SUPPLIED PASSAGE =
○ ○ ○ ○ ○ ○ ○
General Meeting of Shareholders

July 25, 2012

 

Supplemental Information regarding

Advisory Vote to Approve Executive Compensation (Proposal 7)

 

By now you should have received the Rowan Companies plc Notice of 2012 General Meeting, Proxy Statement and 2011 Annual Report. You can also view the Proxy Statement and Annual Report on our website under “Investor Relations—Event Calendar—General Meeting of Shareholders 2012.”

 

Institutional Shareholder Services (“ISS”), a proxy advisory firm, recently issued a report recommending a vote against our say-on-pay proposal (Proposal 7). We respectfully disagree with ISS’ position and believe that ISS fails to consider the Company’s numerous strategic accomplishments in recent years. As noted in our Proxy Statement, we recently:

 

·Sold our manufacturing subsidiary, LeTourneau Technologies, Inc. (“LeTourneau”), for approximately $1.1 billion;
·Sold our land drilling division for approximately $530 million;
·Enhanced our mission to be a world class offshore driller with ultra-deepwater drilling capabilities, by attracting an industry-leading management team to run our deepwater division and entering into contracts to design and build three ultra-deepwater drillships with the first delivery in late 2013;
·Strengthened our safety and environmental culture through increased programs and compliance efforts;
·Completed a multi-year construction program for four high-specification jack-up rigs on schedule, within budget and with drilling commitments in advance of delivery;
·Added $1.5 billion in contract backlog and expanded our global reach with our re-entry into Trinidad and Southeast Asia;
·Reduced our effective income tax rate from 26% in 2010, to a credit of 4% in 2011, through effective tax planning, for a savings of more than $38 million in tax expense;
·Implemented and executed $125 million of a $150 million share buyback program; and
·Completed a restructuring that changed our jurisdiction of incorporation to the United Kingdom in order to enhance stockholder value by becoming more competitive in our industry for the long term, increasing our flexibility in terms of markets in which we operate and furthering our global business efforts.
○ ○ ○ ○ ○ ○ ○
ENTRIES SUPPLIED =

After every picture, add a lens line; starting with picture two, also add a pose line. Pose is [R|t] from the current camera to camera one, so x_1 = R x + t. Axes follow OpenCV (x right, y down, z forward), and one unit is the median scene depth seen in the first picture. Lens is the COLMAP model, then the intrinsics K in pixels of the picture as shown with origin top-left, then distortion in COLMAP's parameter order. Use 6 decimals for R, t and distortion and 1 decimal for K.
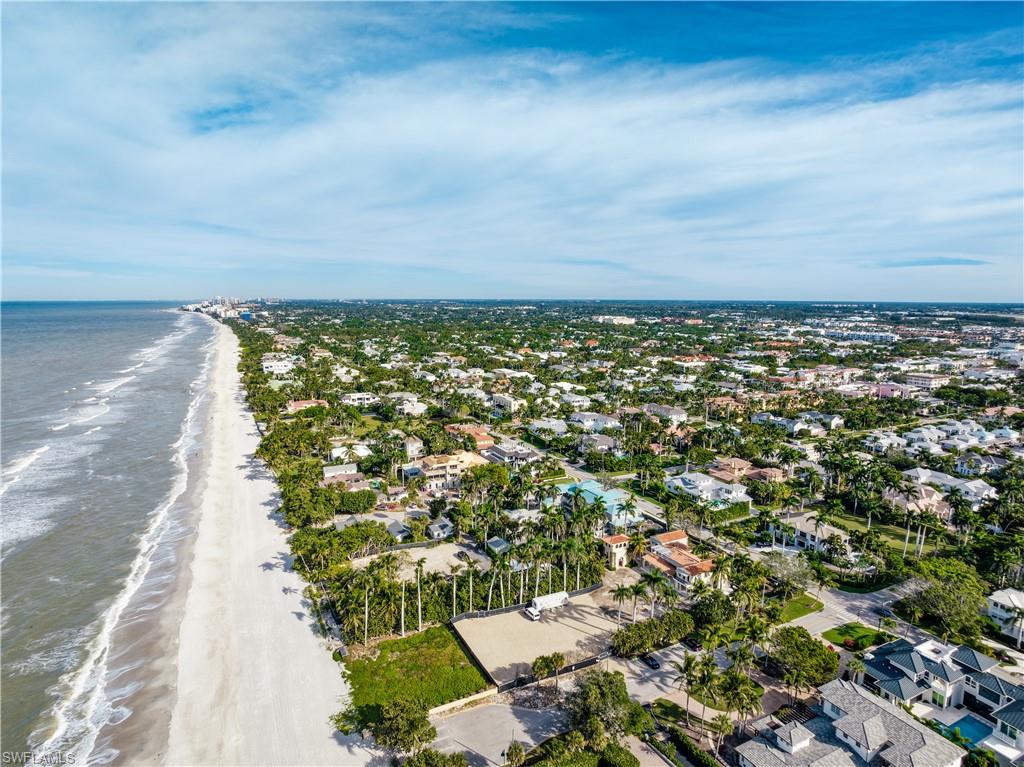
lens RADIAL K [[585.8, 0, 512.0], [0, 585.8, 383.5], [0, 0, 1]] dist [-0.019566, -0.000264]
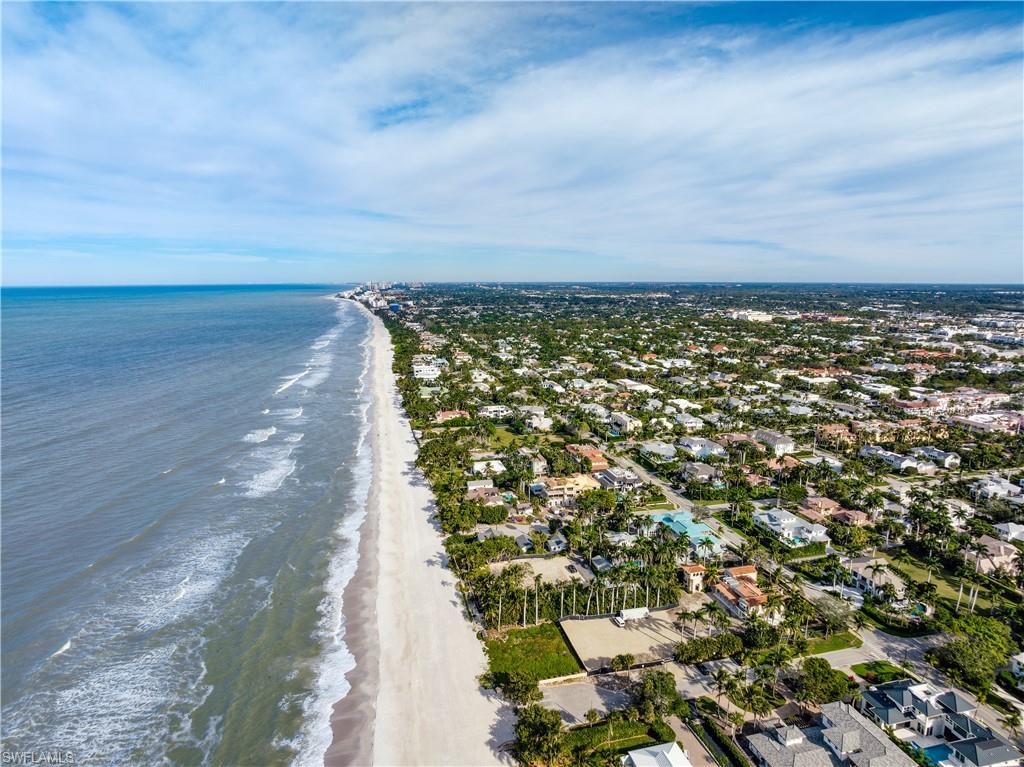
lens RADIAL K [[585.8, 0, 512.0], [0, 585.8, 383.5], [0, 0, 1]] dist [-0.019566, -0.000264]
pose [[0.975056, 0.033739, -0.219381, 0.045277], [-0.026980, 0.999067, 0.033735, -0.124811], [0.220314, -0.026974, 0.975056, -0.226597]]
○ ○ ○ ○ ○ ○ ○
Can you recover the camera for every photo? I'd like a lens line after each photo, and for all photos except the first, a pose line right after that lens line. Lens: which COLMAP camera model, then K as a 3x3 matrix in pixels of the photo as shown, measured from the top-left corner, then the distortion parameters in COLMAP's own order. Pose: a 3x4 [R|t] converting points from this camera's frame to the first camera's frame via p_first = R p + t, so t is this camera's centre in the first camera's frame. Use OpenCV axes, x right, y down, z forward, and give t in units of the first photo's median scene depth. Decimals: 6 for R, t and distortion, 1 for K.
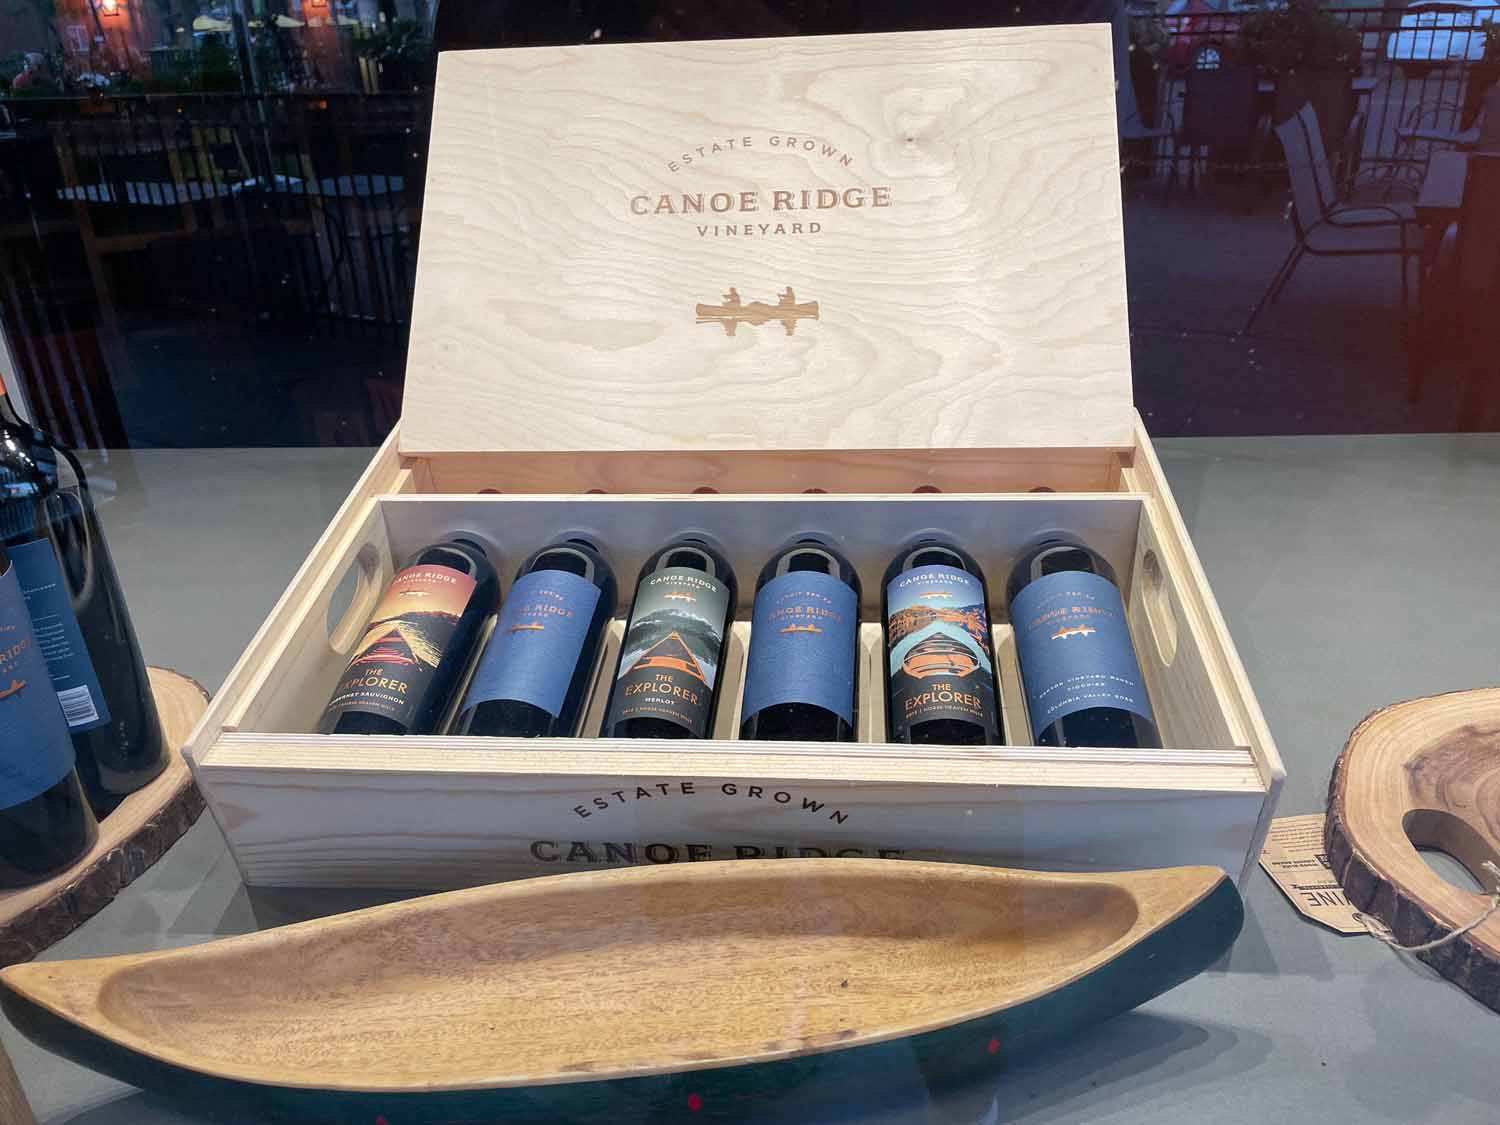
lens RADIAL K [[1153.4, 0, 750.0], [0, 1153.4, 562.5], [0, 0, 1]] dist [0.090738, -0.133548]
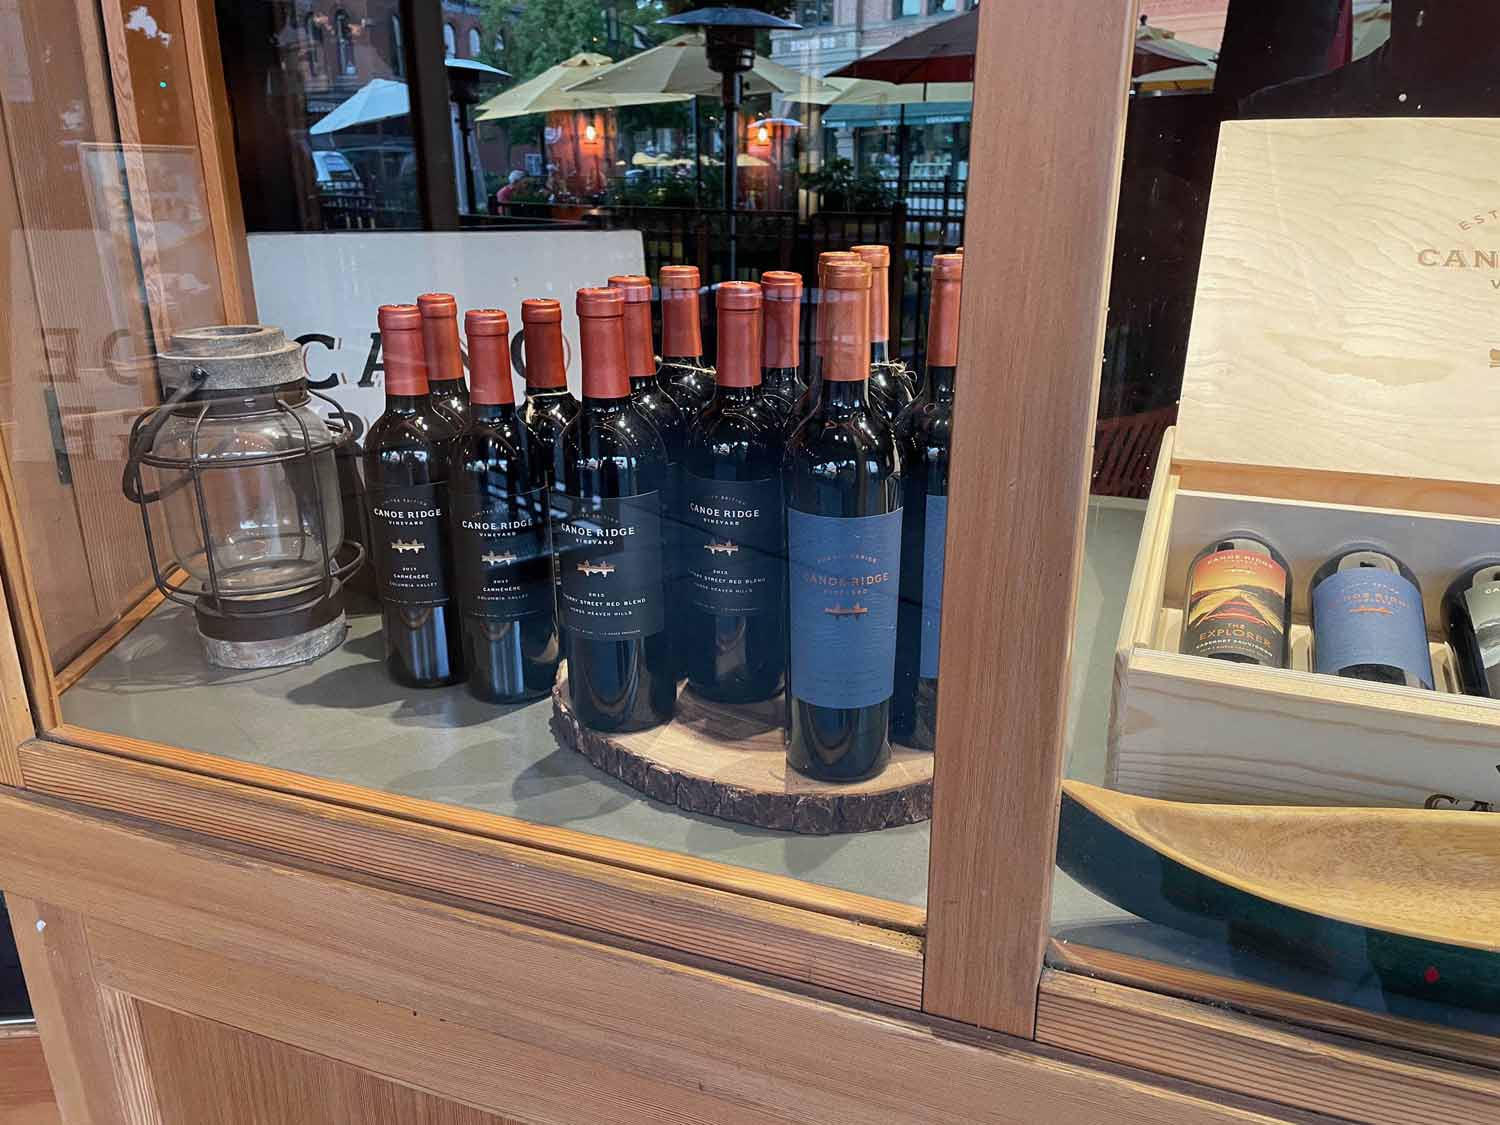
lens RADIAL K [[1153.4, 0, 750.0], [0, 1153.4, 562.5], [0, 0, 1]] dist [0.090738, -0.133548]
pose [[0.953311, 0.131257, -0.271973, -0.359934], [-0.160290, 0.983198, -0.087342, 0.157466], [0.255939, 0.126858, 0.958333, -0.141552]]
○ ○ ○ ○ ○ ○ ○
WORK TASK A =
Answer these questions from the Rowan Companies shareholder meeting supplement:
(i) On what date is the General Meeting of Shareholders held?
(ii) For approximately how much was the land drilling division sold?
(iii) How many high-specification jack-up rigs did the multi-year construction program complete?
WORK TASK B =
Decide whether each statement agrees with the Rowan Companies shareholder meeting supplement. Give yes or no and quote the words that settle it.
(i) ISS recommended a vote in favor of Proposal 7.
(ii) The first ultra-deepwater drillship is to be delivered in late 2013.
(iii) The company executed its full $150 million share buyback program.
WORK TASK C = Carry on the Rowan Companies shareholder meeting supplement, picking up after its last sentence.

OUTPUT A =
(i) July 25, 2012
(ii) Approximately $530 million
(iii) Four

OUTPUT B =
(i) No: "recommending a vote against our say-on-pay proposal (Proposal 7)"
(ii) Yes: "with the first delivery in late 2013"
(iii) No: "Implemented and executed $125 million of a $150 million share buyback program"

OUTPUT C =
 

The $1.6 billion in proceeds from the sale of our manufacturing and land drilling divisions assisted in funding our expansion into the ultradeepwater sector. Although the sale of the divisions initially decreased our revenues, these transactions were necessary in order to meet our strategic objective of becoming a leading offshore driller with deepwater capabilities in order to benefit long-term shareholder value. Once our drillships are completed and under contract, we expect revenues to increase.

 

In its report, ISS recommended that shareholders vote against Proposal 7 and stated that there is a misalignment between our CEO’s pay and the Company’s performance when compared to the ISS peer group.

 

We strongly disagree with ISS’ analysis, which utilizes a “one-size-fits-all” approach and does not give enough weight to the important criteria of pay for performance. For the reasons set forth below, we believe ISS’ recommendation is based on an inappropriate and inaccurate analysis and we urge you to vote “FOR” Proposal 7, the advisory vote on executive compensation.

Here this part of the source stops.